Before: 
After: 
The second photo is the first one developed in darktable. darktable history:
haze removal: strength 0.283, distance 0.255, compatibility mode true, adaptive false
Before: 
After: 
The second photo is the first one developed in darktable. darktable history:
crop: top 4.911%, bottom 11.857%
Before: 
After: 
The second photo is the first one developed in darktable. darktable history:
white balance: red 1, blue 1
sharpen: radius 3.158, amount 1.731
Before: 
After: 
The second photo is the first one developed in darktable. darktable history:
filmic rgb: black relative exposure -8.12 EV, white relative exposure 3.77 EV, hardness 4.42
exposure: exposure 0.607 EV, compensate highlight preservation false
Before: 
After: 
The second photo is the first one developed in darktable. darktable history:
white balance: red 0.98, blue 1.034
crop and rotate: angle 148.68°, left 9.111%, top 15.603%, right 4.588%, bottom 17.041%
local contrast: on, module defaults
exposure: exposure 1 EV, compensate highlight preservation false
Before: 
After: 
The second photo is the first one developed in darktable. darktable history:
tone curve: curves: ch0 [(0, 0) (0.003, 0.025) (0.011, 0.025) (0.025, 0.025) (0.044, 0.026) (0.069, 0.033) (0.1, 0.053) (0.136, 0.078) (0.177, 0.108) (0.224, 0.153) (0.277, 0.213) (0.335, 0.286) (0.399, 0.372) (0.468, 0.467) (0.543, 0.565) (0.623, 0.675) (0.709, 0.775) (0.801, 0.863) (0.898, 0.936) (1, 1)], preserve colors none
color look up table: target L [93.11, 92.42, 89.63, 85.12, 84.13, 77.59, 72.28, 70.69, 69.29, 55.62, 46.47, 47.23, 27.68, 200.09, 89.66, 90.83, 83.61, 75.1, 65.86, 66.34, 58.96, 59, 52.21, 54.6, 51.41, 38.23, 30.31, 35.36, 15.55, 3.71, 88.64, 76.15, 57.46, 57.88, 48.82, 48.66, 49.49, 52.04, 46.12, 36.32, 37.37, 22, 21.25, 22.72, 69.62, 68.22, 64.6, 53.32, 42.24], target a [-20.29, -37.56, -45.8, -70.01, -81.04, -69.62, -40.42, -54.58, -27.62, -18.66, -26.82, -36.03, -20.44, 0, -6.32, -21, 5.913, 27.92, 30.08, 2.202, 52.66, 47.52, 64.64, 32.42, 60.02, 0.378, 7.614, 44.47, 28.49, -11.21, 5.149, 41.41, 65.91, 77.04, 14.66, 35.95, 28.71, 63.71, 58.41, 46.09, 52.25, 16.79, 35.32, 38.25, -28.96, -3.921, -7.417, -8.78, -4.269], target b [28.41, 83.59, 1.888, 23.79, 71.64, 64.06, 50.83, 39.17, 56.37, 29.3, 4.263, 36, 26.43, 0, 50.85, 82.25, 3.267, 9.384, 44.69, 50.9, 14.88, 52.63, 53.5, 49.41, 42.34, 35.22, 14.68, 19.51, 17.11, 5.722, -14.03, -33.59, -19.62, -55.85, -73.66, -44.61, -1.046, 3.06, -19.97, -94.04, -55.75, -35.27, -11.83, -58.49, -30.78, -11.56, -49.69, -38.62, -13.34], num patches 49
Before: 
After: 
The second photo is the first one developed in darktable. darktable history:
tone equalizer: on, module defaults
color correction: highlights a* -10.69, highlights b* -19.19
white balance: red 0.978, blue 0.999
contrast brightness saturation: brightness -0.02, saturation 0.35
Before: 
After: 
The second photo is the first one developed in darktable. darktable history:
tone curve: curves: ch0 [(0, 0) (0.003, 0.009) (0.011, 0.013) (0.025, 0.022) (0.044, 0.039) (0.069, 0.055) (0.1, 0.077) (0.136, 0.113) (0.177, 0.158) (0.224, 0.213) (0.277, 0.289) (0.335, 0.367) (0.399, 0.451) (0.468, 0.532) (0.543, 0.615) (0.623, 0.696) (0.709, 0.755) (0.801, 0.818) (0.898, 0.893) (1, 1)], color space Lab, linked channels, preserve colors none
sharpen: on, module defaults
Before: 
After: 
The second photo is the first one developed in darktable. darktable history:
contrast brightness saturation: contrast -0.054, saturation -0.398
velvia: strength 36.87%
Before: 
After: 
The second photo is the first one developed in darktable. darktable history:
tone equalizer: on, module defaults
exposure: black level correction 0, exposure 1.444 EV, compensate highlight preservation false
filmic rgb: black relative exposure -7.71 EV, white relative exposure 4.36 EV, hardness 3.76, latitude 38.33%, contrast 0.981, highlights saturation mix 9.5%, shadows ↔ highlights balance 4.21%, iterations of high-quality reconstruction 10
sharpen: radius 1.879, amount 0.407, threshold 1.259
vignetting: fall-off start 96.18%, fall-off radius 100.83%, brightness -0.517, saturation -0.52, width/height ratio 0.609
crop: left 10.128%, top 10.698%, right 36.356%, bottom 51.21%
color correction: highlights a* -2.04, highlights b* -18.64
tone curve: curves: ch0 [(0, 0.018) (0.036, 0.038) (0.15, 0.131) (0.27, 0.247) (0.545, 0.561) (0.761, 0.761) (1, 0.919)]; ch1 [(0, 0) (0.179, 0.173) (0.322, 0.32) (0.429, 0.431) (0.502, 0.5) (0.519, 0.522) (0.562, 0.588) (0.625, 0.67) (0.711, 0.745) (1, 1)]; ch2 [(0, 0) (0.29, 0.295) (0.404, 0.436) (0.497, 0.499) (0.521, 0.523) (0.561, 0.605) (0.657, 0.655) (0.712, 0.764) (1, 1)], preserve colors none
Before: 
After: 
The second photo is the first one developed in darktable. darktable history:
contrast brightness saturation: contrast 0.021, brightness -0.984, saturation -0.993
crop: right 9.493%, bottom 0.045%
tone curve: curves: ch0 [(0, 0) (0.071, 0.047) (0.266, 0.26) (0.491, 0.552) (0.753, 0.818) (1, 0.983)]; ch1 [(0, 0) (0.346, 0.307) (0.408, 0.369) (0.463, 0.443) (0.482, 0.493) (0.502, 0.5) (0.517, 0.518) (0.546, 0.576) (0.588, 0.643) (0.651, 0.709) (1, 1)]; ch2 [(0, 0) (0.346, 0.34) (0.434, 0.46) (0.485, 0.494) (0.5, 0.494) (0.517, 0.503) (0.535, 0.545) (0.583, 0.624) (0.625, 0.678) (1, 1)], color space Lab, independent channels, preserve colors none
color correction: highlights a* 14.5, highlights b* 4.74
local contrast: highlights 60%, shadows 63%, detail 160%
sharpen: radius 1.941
□ □ □ □ □ □ □
> **Direction**
Turn the lines above into a numbered list, starting at the first line and ending at the line that contains "crop: top 4.911%, bottom 11.857%". Leave out any blank lines.

> **Output of the exercise**
1. Before: 
2. After: 
3. The second photo is the first one developed in darktable. darktable history:
4. haze removal: strength 0.283, distance 0.255, compatibility mode true, adaptive false
5. Before: 
6. After: 
7. The second photo is the first one developed in darktable. darktable history:
8. crop: top 4.911%, bottom 11.857%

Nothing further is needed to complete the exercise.